14 thoughts on “Financial Update – Sept 2022”

    • 1.) Work for institution that has billions in retirement assets AND 2.) has a retirement plan that is well governed enough to leverage economies of scale to drive investing fees to zero (or below zero in the case of the int’l stock trust). Unfortunately, hardly any plan in the country satisfies both of these conditions, meaning that this CIT option is not available to most. Sorry about that.

      That said, if you have a crummy plan, petition for your employer to improve the plan. It’s a shame that we are all stuck with the plan that our employers concoct.

      Reply
  1. Hi frugalprofessor,
    I saw that you advocated umbrella insurance. Do you think it might make sense to also buy flood insurance? For most areas, the risk of flooding is low, but the premium for a low risk area will presumably be low, too. I also heard the program was subsidized by the federal government. What are your thoughts?

    Reply
    • I carry umbrella insurance for the broadest liability coverage. I think it makes sense for most people to carry. It’s cheap enough for peace of mind.

      On the flood insurance front, my house is very low risk for flooding so I choose not to carry it. But I can understand how others would come to the opposite conclusion if their homes are higher risk (such as the entire state of FL).

      Sorry I’m not more helpful there.

      Reply
  2. Visited Banff last August. Trying to park close to Lake Morraine was nuts. We lucked out on the third try. Upside was the trail by the lake wasn’t that crowded.

    Reply
    • Glad you made it, albeit on the third try.

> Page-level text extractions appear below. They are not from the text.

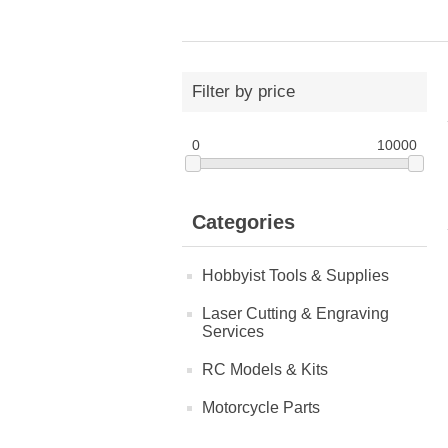
Filter by price
0
10000
Categories
Hobbyist Tools & Supplies
Laser Cutting & Engraving
Services
RC Models & Kits
Motorcycle Parts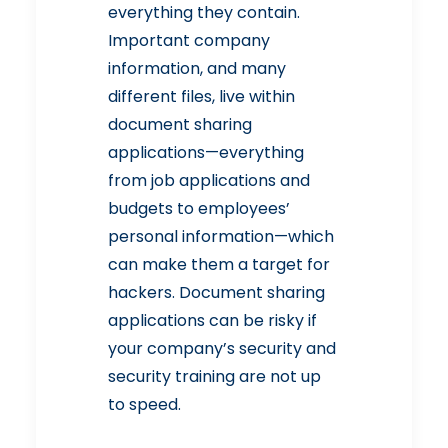
everything they contain.
Important company
information, and many
different files, live within
document sharing
applications—everything
from job applications and
budgets to
employees’
personal information
—which
can make them a target for
hackers. Document sharing
applications can be risky if
your company’s security and
security training are not up
to speed.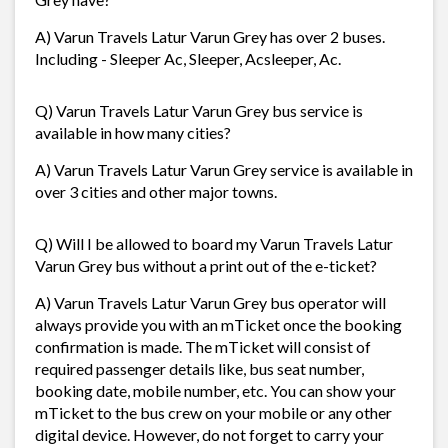
A) Varun Travels Latur Varun Grey has over 2 buses.
Including - Sleeper Ac, Sleeper, Acsleeper, Ac.
Q) Varun Travels Latur Varun Grey bus service is
available in how many cities?
A) Varun Travels Latur Varun Grey service is available in
over 3 cities and other major towns.
Q) Will I be allowed to board my Varun Travels Latur
Varun Grey bus without a print out of the e-ticket?
A) Varun Travels Latur Varun Grey bus operator will
always provide you with an mTicket once the booking
confirmation is made. The mTicket will consist of
required passenger details like, bus seat number,
booking date, mobile number, etc. You can show your
mTicket to the bus crew on your mobile or any other
digital device. However, do not forget to carry your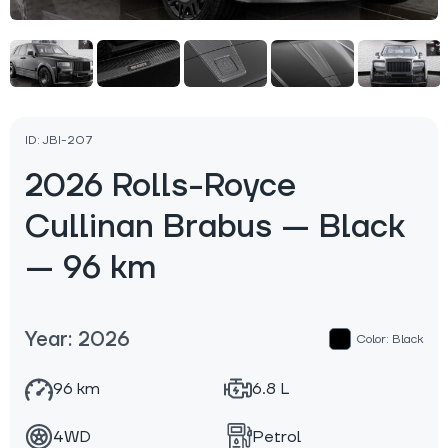
ID: JBI-207
2026 Rolls-Royce
Cullinan Brabus — Black
— 96 km
Year: 2026
Color: Black
96 km
6.8 L
4WD
Petrol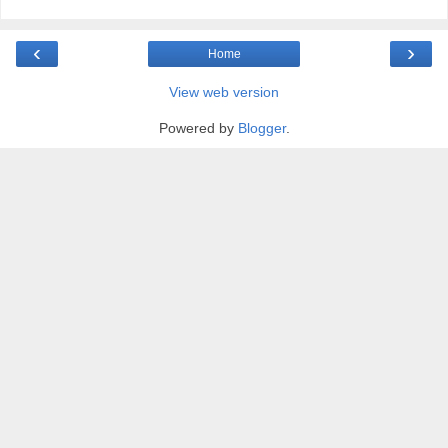
‹
›
Home
View web version
Powered by
Blogger
.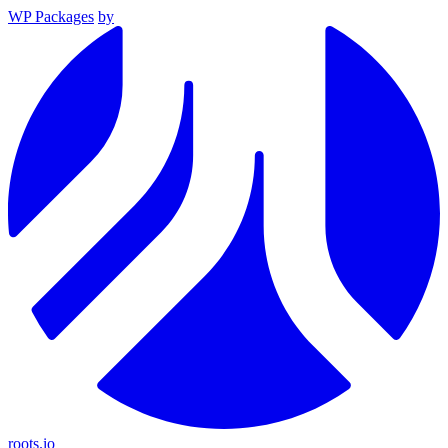
WP Packages
by
roots.io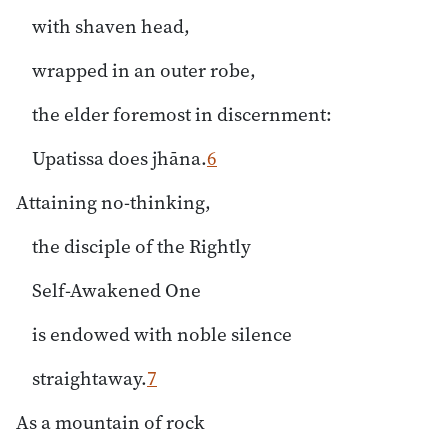
with shaven head,
wrapped in an outer robe,
the elder foremost in discernment:
Upatissa does jhāna.
6
Attaining no-thinking,
the disciple of the Rightly
Self-Awakened One
is endowed with noble silence
straightaway.
7
As a mountain of rock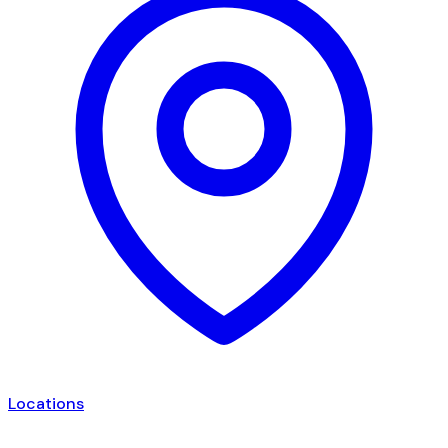
Locations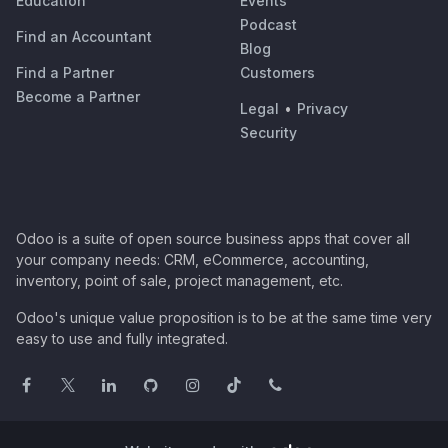
Education
Events
Podcast
Find an Accountant
Blog
Find a Partner
Customers
Become a Partner
Legal
•
Privacy
Security
Odoo is a suite of open source business apps that cover all
your company needs: CRM, eCommerce, accounting,
inventory, point of sale, project management, etc.
Odoo's unique value proposition is to be at the same time very
easy to use and fully integrated.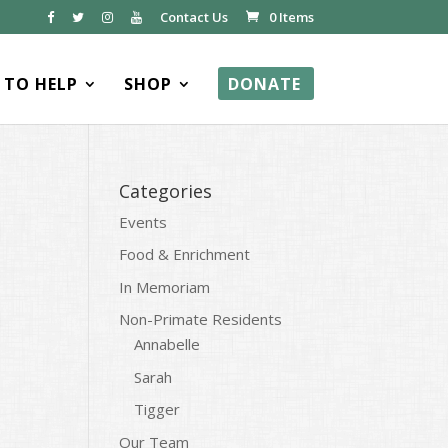
Contact Us
0 Items
TO HELP
SHOP
DONATE
Categories
Events
Food & Enrichment
In Memoriam
Non-Primate Residents
Annabelle
Sarah
Tigger
Our Team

      This year, I ended up doing the park and ride from the ski resort. I somehow lucked into the last reservation despite purchasing the day before.

      Reply
  3. >>I visited this place too (Stanford). I don’t know how the faculty afford to live here.<<

    A friend's wife is a faculty member — they were eligible to live here, and did so for several years before finally buying in San Francisco:

    https://stanfordwestapartments.stanford.edu/

    If I remember correctly, their rent was well below market rate, ~50% of what they'd otherwise pay to live in Palo Alto. He also said it was common for faculty and staff to rent a small place near campus and own a "weekend" home in a less-expensive area, where they would eventually settle.

    Reply
  4. Hi from WY! Some of my professors at Stanford only lived there for the half of the year when they taught classes, and lived elsewhere when doing research. They do have subsidized faculty housing. Others were from very wealthy families.